Questo andamento altalenante si è verificato negli ultimi mesi: in risposta agli acquisti guidati dal governo, infatti, il costo della carne suina è tornato a salire a luglio. Nei mesi successivi, però, c’è stato un nuovo calo a causa della scarsa domanda da parte dei consumatori. Tutto, dunque, torna e il cerchio si chiude. I cinesi non consumano come dovrebbero, deprimendo l’economia e allontanando gli investitori.

Tutto questo mentre, fronte internazionale, con oltre 1.300 miliardi di dollari di prestiti prestati ai Paesi a basso e medio reddito, la Cina è diventata il più grande “esattore” di debiti globale.

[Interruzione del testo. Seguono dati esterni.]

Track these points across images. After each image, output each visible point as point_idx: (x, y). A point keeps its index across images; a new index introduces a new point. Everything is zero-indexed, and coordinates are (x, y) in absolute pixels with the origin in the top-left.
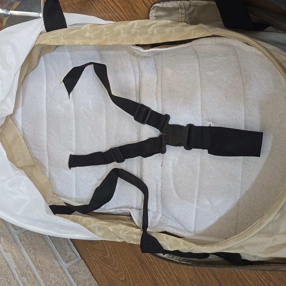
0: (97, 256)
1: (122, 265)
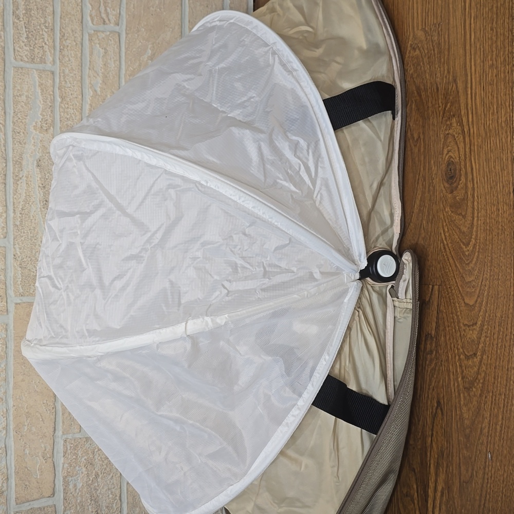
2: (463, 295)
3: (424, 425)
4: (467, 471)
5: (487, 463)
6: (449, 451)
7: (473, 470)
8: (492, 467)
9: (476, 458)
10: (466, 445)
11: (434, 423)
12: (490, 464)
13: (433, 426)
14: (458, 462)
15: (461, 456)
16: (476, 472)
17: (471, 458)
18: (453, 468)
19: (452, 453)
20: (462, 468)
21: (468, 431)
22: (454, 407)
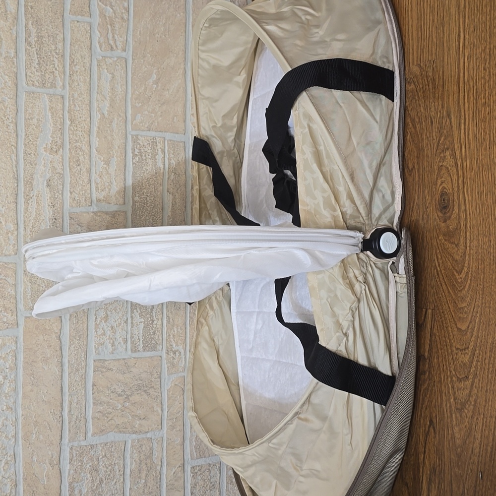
0: (442, 262)
1: (475, 306)
2: (456, 320)
3: (417, 442)
4: (459, 488)
5: (478, 483)
6: (441, 469)
7: (464, 487)
8: (483, 486)
9: (468, 477)
10: (458, 463)
11: (426, 440)
12: (481, 482)
13: (426, 443)
14: (450, 479)
15: (453, 474)
16: (468, 490)
17: (462, 476)
18: (444, 485)
19: (444, 470)
20: (454, 486)
21: (459, 450)
22: (446, 426)
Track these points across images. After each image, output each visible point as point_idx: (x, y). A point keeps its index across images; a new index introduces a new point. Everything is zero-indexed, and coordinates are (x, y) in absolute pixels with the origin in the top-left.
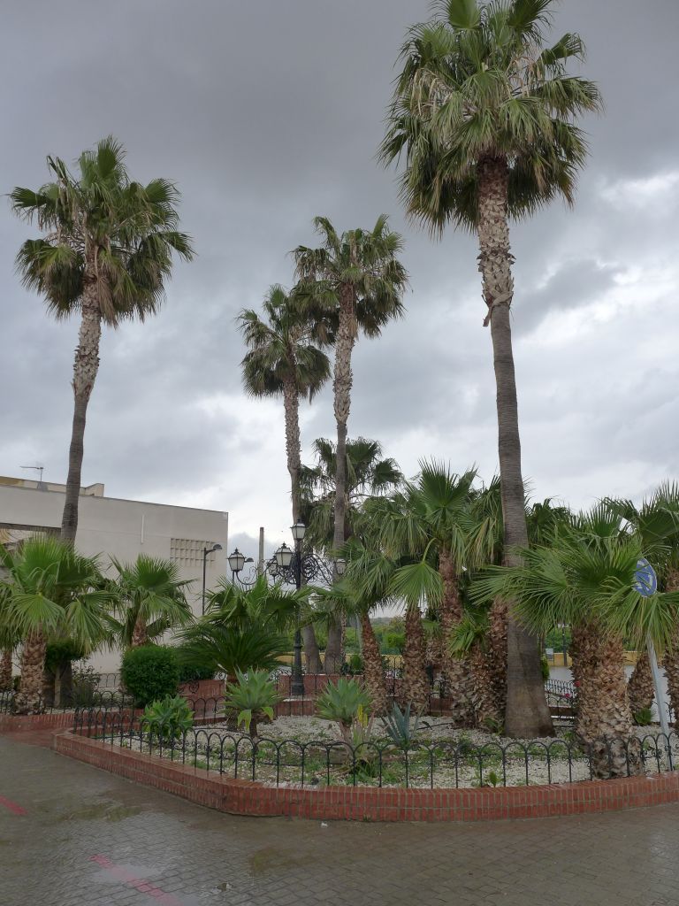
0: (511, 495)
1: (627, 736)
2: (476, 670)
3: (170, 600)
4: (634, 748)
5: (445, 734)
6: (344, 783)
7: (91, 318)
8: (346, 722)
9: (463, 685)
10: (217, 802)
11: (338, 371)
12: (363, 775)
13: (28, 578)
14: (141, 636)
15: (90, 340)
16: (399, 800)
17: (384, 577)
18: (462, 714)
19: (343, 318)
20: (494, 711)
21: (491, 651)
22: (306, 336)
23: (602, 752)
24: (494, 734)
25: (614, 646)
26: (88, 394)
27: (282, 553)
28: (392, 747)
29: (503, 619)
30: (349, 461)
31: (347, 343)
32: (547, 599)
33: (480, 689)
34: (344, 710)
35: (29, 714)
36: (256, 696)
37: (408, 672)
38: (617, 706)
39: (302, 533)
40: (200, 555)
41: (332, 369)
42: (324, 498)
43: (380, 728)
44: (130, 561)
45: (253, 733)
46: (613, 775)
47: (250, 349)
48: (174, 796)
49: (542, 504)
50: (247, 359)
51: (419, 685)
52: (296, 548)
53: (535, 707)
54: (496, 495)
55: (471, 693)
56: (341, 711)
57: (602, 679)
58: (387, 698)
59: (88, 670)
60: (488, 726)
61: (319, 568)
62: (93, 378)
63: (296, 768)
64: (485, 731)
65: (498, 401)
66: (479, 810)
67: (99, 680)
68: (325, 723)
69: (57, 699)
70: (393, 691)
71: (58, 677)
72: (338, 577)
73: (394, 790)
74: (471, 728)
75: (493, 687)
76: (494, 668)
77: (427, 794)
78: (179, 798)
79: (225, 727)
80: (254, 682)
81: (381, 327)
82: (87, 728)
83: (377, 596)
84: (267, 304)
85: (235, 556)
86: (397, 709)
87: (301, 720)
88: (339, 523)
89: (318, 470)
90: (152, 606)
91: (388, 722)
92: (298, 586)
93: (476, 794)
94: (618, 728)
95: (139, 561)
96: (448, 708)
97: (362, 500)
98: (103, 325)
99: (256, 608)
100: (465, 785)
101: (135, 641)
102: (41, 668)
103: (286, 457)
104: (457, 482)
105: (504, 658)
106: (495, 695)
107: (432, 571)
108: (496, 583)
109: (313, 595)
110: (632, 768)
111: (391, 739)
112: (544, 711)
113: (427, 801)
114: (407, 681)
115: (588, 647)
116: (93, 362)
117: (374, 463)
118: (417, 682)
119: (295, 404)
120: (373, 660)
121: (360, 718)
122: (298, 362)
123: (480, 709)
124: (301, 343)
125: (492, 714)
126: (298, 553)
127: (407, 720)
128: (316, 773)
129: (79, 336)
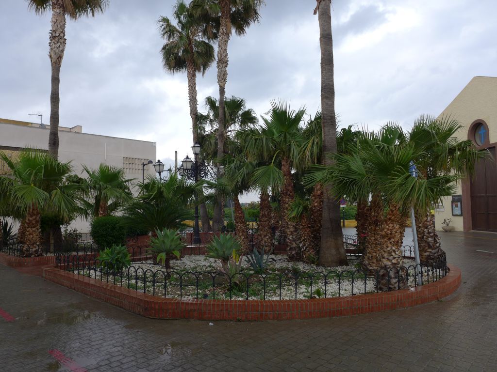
0: (328, 123)
1: (399, 266)
2: (303, 228)
3: (120, 191)
4: (402, 273)
5: (284, 265)
6: (224, 296)
7: (58, 11)
8: (225, 259)
9: (294, 237)
10: (141, 310)
11: (220, 56)
12: (236, 291)
13: (24, 174)
14: (104, 211)
15: (59, 26)
16: (260, 308)
17: (248, 174)
18: (293, 253)
19: (223, 22)
20: (313, 251)
21: (312, 217)
22: (200, 34)
23: (383, 275)
24: (312, 265)
25: (394, 212)
26: (60, 62)
27: (186, 161)
28: (252, 272)
29: (320, 198)
30: (226, 110)
31: (225, 37)
32: (354, 183)
33: (305, 239)
34: (224, 252)
35: (32, 256)
36: (168, 243)
37: (261, 230)
38: (394, 248)
39: (198, 150)
40: (141, 167)
41: (216, 54)
42: (211, 132)
43: (245, 262)
44: (95, 168)
45: (167, 266)
46: (390, 289)
47: (164, 41)
48: (114, 306)
49: (347, 129)
50: (164, 48)
51: (267, 237)
52: (195, 159)
53: (337, 249)
54: (318, 123)
55: (299, 241)
56: (222, 253)
57: (385, 232)
58: (249, 245)
59: (74, 231)
60: (309, 260)
61: (208, 171)
62: (62, 51)
63: (194, 287)
64: (307, 263)
65: (322, 63)
66: (310, 313)
67: (81, 236)
68: (212, 260)
69: (52, 247)
70: (252, 241)
71: (52, 235)
72: (219, 176)
73: (256, 302)
74: (299, 261)
75: (313, 238)
76: (314, 227)
77: (278, 304)
78: (118, 308)
79: (152, 262)
80: (166, 236)
81: (246, 29)
82: (63, 265)
83: (244, 186)
84: (176, 13)
85: (158, 164)
86: (255, 251)
87: (198, 257)
88: (220, 146)
89: (208, 116)
90: (109, 194)
91: (250, 258)
92: (196, 180)
93: (308, 303)
94: (394, 261)
95: (101, 168)
96: (285, 250)
97: (233, 134)
98: (67, 17)
99: (169, 193)
100: (300, 297)
101: (101, 214)
102: (38, 230)
103: (189, 108)
104: (294, 115)
105: (320, 221)
106: (313, 242)
107: (277, 170)
108: (319, 175)
109: (205, 185)
110: (401, 285)
111: (252, 268)
112: (342, 251)
113: (278, 308)
114: (261, 235)
115: (373, 214)
116: (62, 41)
117: (241, 112)
118: (266, 235)
119: (194, 76)
120: (241, 223)
121: (234, 257)
122: (195, 49)
123: (305, 250)
124: (197, 38)
125: (312, 253)
126: (196, 162)
127: (262, 257)
128: (206, 290)
129: (51, 24)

È quanto racconta il nuovo report di AidData, società dell’università statunitense William & Mary, che fa un bilancio della Belt and Road.

Attraverso un’analisi sui 20mila progetti avviati tra il 2000 e il 2021 in 165 Paesi a basso e medio reddito, i ricercatori americani di AidData hanno rilevato che l’80 per cento dei debitori della Cina è costituito da Paesi in difficoltà finanziarie. Circa il 55 per cento del debito in essere dovuto a Pechino da nazioni in via di sviluppo, includendo il capitale ma escludendo gli interessi, è giunto a maturazione, e tale percentuale potrebbe salire al 75 per cento entro il 2030. Anche questo non va bene.